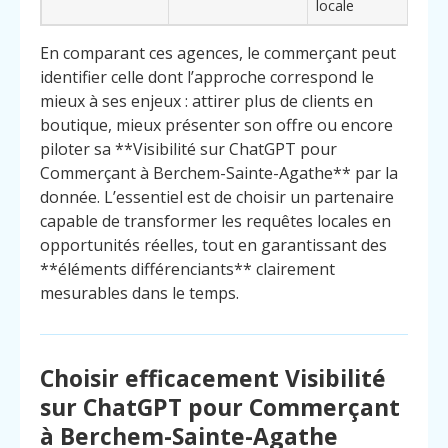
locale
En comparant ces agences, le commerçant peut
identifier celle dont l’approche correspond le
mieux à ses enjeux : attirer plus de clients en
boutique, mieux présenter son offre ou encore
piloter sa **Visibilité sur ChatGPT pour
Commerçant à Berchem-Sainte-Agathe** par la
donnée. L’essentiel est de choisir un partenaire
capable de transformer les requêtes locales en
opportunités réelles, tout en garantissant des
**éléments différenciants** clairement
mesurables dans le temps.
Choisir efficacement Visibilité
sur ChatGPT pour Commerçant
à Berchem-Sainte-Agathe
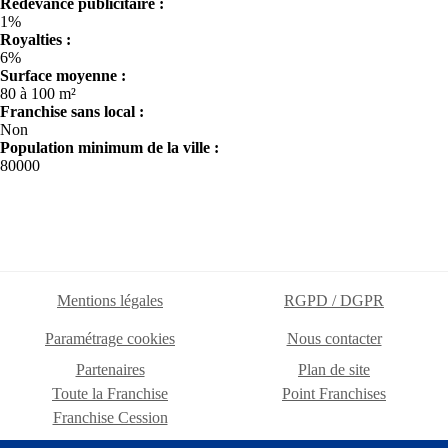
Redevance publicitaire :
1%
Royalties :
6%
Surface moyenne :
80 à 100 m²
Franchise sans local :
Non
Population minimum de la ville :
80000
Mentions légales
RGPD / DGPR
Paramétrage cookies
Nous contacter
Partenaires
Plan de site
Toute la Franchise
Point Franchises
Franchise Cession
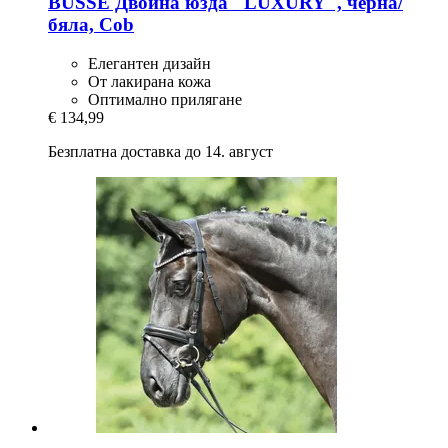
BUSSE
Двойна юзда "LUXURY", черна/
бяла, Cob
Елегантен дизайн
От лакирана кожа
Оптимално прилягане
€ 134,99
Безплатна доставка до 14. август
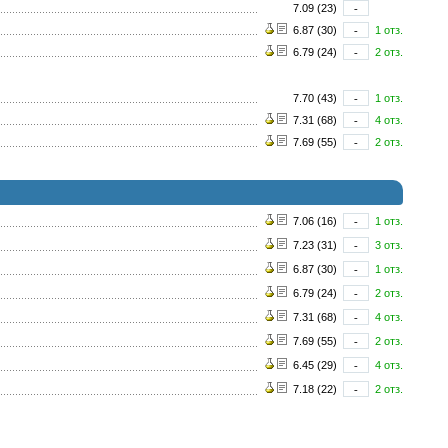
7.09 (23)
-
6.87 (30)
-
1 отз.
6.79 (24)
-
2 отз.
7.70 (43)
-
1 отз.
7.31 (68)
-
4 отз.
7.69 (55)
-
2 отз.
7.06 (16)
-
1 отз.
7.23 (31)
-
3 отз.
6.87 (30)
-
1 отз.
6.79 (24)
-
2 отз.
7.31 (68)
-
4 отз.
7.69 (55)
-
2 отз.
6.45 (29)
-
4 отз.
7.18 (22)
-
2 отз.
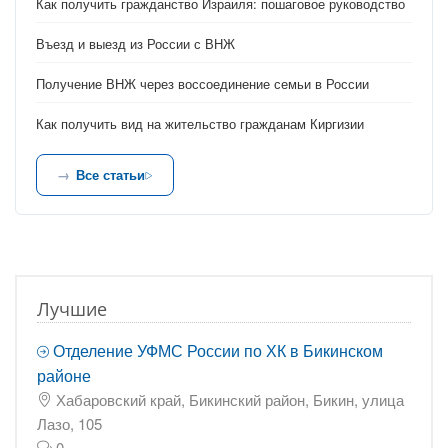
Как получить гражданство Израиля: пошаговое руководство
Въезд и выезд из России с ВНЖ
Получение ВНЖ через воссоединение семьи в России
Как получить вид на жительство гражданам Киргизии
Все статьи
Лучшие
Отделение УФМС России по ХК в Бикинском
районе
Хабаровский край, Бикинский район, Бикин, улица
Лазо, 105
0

========================================================================

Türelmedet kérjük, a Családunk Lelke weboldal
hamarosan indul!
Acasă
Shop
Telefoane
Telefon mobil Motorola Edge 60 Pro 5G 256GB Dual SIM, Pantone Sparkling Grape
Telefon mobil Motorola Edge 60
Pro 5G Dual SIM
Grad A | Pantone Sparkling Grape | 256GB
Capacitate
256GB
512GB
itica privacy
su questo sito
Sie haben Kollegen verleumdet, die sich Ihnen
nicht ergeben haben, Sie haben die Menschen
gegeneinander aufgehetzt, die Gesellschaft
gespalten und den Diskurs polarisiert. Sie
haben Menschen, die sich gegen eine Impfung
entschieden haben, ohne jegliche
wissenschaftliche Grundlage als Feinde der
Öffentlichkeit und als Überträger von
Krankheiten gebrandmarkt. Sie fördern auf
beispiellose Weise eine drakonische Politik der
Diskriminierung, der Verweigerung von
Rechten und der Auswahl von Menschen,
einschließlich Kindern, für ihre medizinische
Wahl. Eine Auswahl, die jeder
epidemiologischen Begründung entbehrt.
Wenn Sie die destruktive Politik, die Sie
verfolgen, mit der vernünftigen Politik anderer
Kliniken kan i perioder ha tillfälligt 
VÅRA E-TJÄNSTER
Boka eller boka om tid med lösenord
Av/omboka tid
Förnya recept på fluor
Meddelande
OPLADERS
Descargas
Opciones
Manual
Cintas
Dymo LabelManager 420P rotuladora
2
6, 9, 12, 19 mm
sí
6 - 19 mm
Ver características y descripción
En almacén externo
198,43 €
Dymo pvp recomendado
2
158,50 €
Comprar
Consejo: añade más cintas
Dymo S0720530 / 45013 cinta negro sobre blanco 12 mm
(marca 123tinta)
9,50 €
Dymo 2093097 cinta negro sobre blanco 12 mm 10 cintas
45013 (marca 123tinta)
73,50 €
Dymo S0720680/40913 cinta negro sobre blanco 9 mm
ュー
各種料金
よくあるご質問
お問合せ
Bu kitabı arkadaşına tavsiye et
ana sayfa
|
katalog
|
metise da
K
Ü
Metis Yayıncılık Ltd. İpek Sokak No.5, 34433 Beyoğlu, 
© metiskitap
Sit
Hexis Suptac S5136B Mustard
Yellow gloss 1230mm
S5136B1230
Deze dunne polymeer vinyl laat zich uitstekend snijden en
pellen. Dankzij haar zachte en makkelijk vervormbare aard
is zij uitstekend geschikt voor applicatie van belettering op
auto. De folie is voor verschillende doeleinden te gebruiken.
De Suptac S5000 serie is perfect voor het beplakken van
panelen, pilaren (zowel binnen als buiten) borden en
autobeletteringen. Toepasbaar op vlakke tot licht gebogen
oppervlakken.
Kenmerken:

========================================================================

▶ PROMPT
Transcribe, line for line and without alteration, the portion of the data that begins at the line containing "Türelmedet kérjük, a Családunk Lelke weboldal" and ends after the line containing "su questo sito", including both of those lines.

▶ EXPECTED ANSWER
Türelmedet kérjük, a Családunk Lelke weboldal
hamarosan indul!
Acasă
Shop
Telefoane
Telefon mobil Motorola Edge 60 Pro 5G 256GB Dual SIM, Pantone Sparkling Grape
Telefon mobil Motorola Edge 60
Pro 5G Dual SIM
Grad A | Pantone Sparkling Grape | 256GB
Capacitate
256GB
512GB
itica privacy
su questo sito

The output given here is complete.